Ten ogród to pasja rodzinna, odziedziczona po wcześniejszych pokoleniach. Kochają go oboje. Ona dba o kwiaty, z kolei jego oczkiem w głowie jest trawnik.
- Pamiętam, że kiedy byłam dzieckiem, podkradałam mojej mamie nasiona turków i siałam je w różnych miejscach. Ale dopiero, kiedy się tu wprowadziłam, zadziałałam na poważnie. Wtedy mogłam całą tę teorię (wyniesioną z technikum architektury krajobrazu - dop. aut.) przełożyć na praktykę. Mieć swoje własne miejsce, swój własny kawałek ogrodu - opowiada pani Magdalena.
Pani Magdalena wraz z rodziną wprowadziła się do bloku przy Swarzewskiej w 2014 r.
- Zawsze wiedziałam, że będę miała ogród. To było pierwsze i jedyne miejsce, w którym widziałam ten potencjał, żeby go założyć. Chociaż wtedy nie było tu niczego - poza krzakiem forsycji, bukszpanem i hortensją. Wiedziałam, że dzieci też będą miały frajdę z tego, że będą mogły tu się bawić, biegać. Byłam zdecydowana, zwłaszcza, że w blokach zwykle trudno o takie miejsce, jak to - mówi pani Magdalena.

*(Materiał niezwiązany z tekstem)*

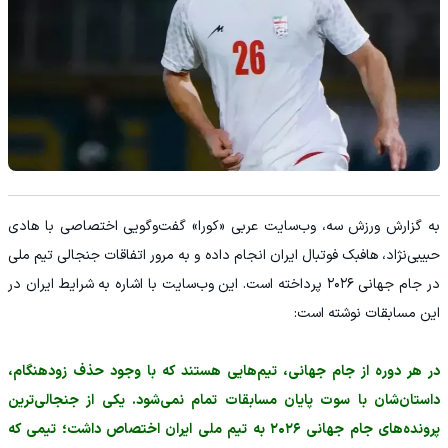
به گزارش ورزش سه، وب‌سایت عربی «کورا» گفت‌وگویی اختصاصی با هادی
حبیبی‌نژاد، هافبک فوتبال ایران انجام داده و به مرور اتفاقات جنجالی تیم ملی
در جام جهانی ۲۰۲۶ پرداخته است. این وب‌سایت با اشاره به شرایط ایران در
این مسابقات نوشته است:
در هر دوره از جام جهانی، تیم‌هایی هستند که با وجود حذف زودهنگام،
داستان‌شان با سوت پایان مسابقات تمام نمی‌شود. یکی از جنجالی‌ترین
پرونده‌های جام جهانی ۲۰۲۶ به تیم ملی ایران اختصاص داشت؛ تیمی که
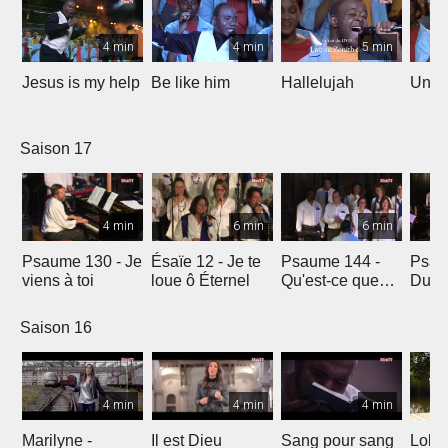
4 min
4 min
5 min
Jesus is my help
Be like him
Hallelujah
Un jo
Saison 17
4 min
6 min
6 min
Psaume 130 - Je
Ésaïe 12 - Je te
Psaume 144 -
Psau
viens à toi
loue ô Éternel
Qu'est-ce que
Du le
l'homme ?
soleil
Saison 16
4 min
4 min
4 min
Marilyne -
Il est Dieu
Sang pour sang
Lola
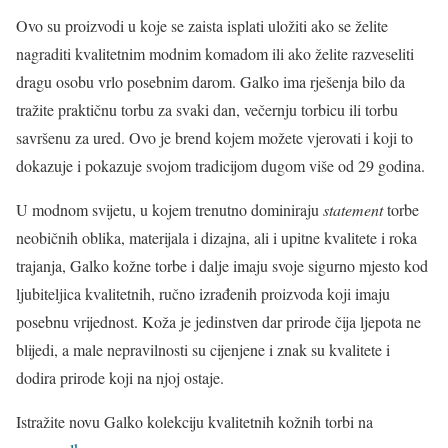
Ovo su proizvodi u koje se zaista isplati uložiti ako se želite
nagraditi kvalitetnim modnim komadom ili ako želite razveseliti
dragu osobu vrlo posebnim darom. Galko ima rješenja bilo da
tražite praktičnu torbu za svaki dan, večernju torbicu ili torbu
savršenu za ured. Ovo je brend kojem možete vjerovati i koji to
dokazuje i pokazuje svojom tradicijom dugom više od 29 godina.
U modnom svijetu, u kojem trenutno dominiraju
statement
torbe
neobičnih oblika, materijala i dizajna, ali i upitne kvalitete i roka
trajanja, Galko kožne torbe i dalje imaju svoje sigurno mjesto kod
ljubiteljica kvalitetnih, ručno izrađenih proizvoda koji imaju
posebnu vrijednost. Koža je jedinstven dar prirode čija ljepota ne
blijedi, a male nepravilnosti su cijenjene i znak su kvalitete i
dodira prirode koji na njoj ostaje.
Istražite novu Galko kolekciju kvalitetnih kožnih torbi na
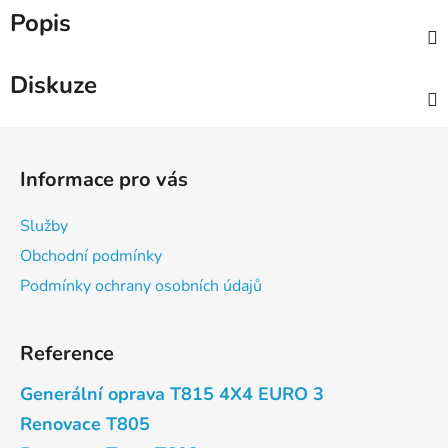
Popis
Diskuze
Z
á
Informace pro vás
p
a
Služby
t
Obchodní podmínky
í
Podmínky ochrany osobních údajů
Reference
Generální oprava T815 4X4 EURO 3
Renovace T805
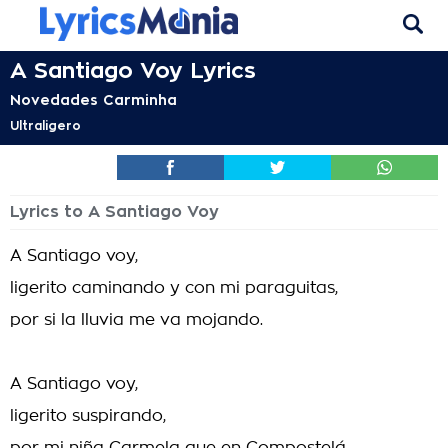
A Santiago Voy Lyrics
Novedades Carminha
Ultraligero
Lyrics to A Santiago Voy
A Santiago voy,
ligerito caminando y con mi paraguitas,
por si la lluvia me va mojando.
A Santiago voy,
ligerito suspirando,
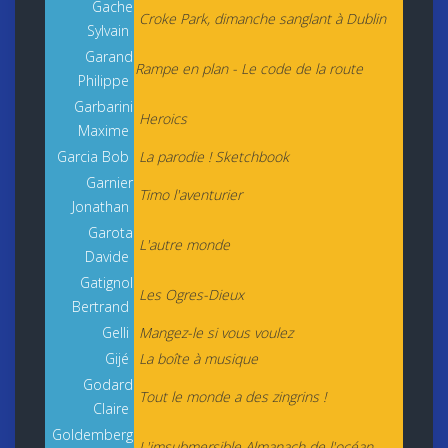
Gache
Croke Park, dimanche sanglant à Dublin
Sylvain
Garand
Rampe en plan - Le code de la route
Philippe
Garbarini
Heroics
Maxime
Garcia Bob
La parodie ! Sketchbook
Garnier
Timo l'aventurier
Jonathan
Garota
L'autre monde
Davide
Gatignol
Les Ogres-Dieux
Bertrand
Gelli
Mangez-le si vous voulez
Gijé
La boîte à musique
Godard
Tout le monde a des zingrins !
Claire
Goldemberg
L'imsubmersible Almanach de l'océan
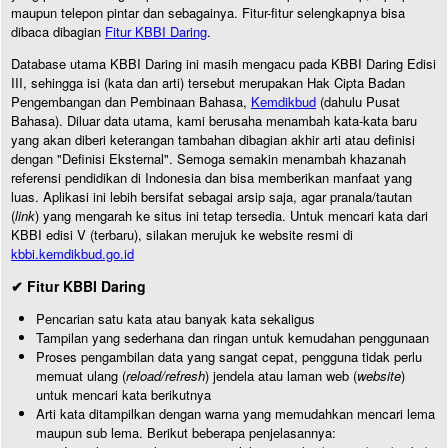
maupun telepon pintar dan sebagainya. Fitur-fitur selengkapnya bisa
dibaca dibagian
Fitur KBBI Daring
.
Database utama KBBI Daring ini masih mengacu pada KBBI Daring Edisi
III, sehingga isi (kata dan arti) tersebut merupakan Hak Cipta Badan
Pengembangan dan Pembinaan Bahasa,
Kemdikbud
(dahulu Pusat
Bahasa). Diluar data utama, kami berusaha menambah kata-kata baru
yang akan diberi keterangan tambahan dibagian akhir arti atau definisi
dengan "Definisi Eksternal". Semoga semakin menambah khazanah
referensi pendidikan di Indonesia dan bisa memberikan manfaat yang
luas. Aplikasi ini lebih bersifat sebagai arsip saja, agar pranala/tautan
(
link
) yang mengarah ke situs ini tetap tersedia. Untuk mencari kata dari
KBBI edisi V (terbaru), silakan merujuk ke website resmi di
kbbi.kemdikbud.go.id
✔ Fitur KBBI Daring
Pencarian satu kata atau banyak kata sekaligus
Tampilan yang sederhana dan ringan untuk kemudahan penggunaan
Proses pengambilan data yang sangat cepat, pengguna tidak perlu
memuat ulang (
reload/refresh
) jendela atau laman web (
website
)
untuk mencari kata berikutnya
Arti kata ditampilkan dengan warna yang memudahkan mencari lema
maupun sub lema. Berikut beberapa penjelasannya:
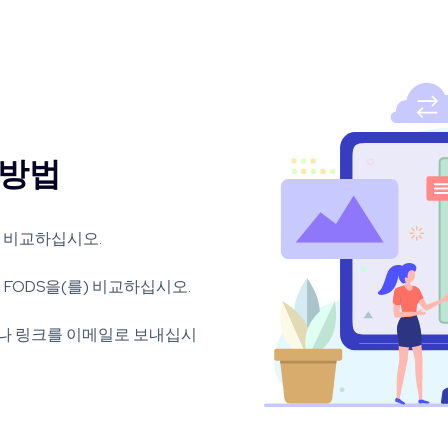
 방법
 비교하십시오.
FODS을(를) 비교하십시오.
거나 링크를 이메일로 보내십시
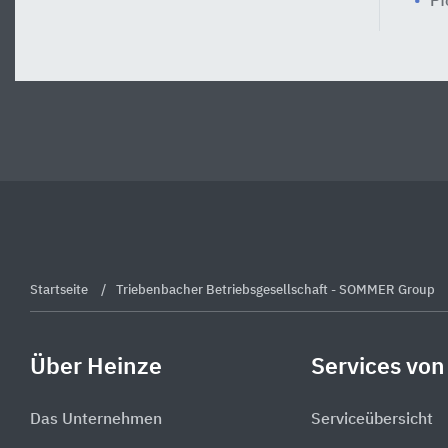
Pf
Startseite
Triebenbacher Betriebsgesellschaft - SOMMER Group
Über Heinze
Services von
Das Unternehmen
Serviceübersicht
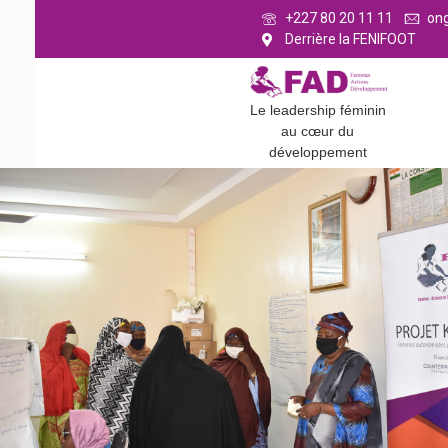
+227 80 20 11 11
on
Derrière la FENIFOOT
Le leadership féminin
au cœur du
développement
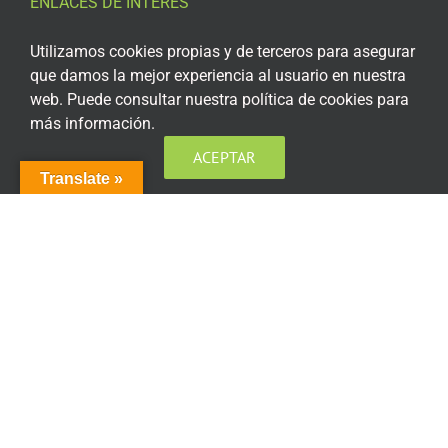
ENLACES DE INTERÉS
Aviso Legal
Utilizamos cookies propias y de terceros para asegurar
que damos la mejor experiencia al usuario en nuestra
Política de privacidad
web. Puede consultar nuestra política de cookies para
más información.
Política de privacidad Redes Sociales
ACEPTAR
Política de cookies
Translate »
Condiciones generales de contratación
Acceso plataforma de teleformación
ENCUÉNTRANOS EN LAS REDES SOCIALES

Doprowadzenie tego ogrodu do docelowej formy zajęło około pięciu lat. Ale pani Magdalena nie spoczywa na laurach. Tu ciągle coś się zmienia - jak cztery pory roku. Wśród kwiatów, które kwitną teraz, zdecydowanym ulubieńcem pasjonatki ogrodnictwa są lilie i liliowce. Tych w ogrodzie nie brakuje. Są ich różne odmiany, w różnych kolorach. Wśród nich dominującym okazem jest lilia drzewiasta, która może osiągnąć nawet do dwóch metrów wysokości. Dziś rośnie na około 1,5 metra.
Oprócz tego w ogrodzie na Bartodziejach znajdziemy m.in. różowy i biały oleander, bukszpan, który - jak cis i pozostałe iglaki - ożywia ogród zimową porą, róże: bladoróżowe, różowe, i intensywnie fioletowe blue rhapsody, czerwone dalie, lawendę, ciemnoróżowe i fioletowe floksy, krwawnik, różowe hortensje, czerwone i brzoskwiniowe begonie, orliki, trzmielinę, rajskie jabłuszko, wiśnię, lubczyk czy - zasadzone z myślą o dzieciach - poziomki i truskawki.
"Zielony salon" bydgoskich Bartodziejów
Już na pierwszy rzut oka widać, że właściciele wkładają w ten ogród mnóstwo pracy i serca. Dla nich to jednak czysta przyjemność.
- Mój mąż mówi, że to "odcina głowę". Jak się wróci z pracy, to jest taki relaks. Sąsiedzi czasami się dziwią, "że nam się tak chce w tych kwiatach". A my nie czujemy, że to jest praca. - mówi pani Magdalena. - Ogród daje nam przyjemność. Można powiedzieć, że to jest taki "zielony salon". Zwłaszcza latem, kiedy możemy zaprosić tu gości, zjeść obiad na zewnątrz. To jest jak przedłużenie domu.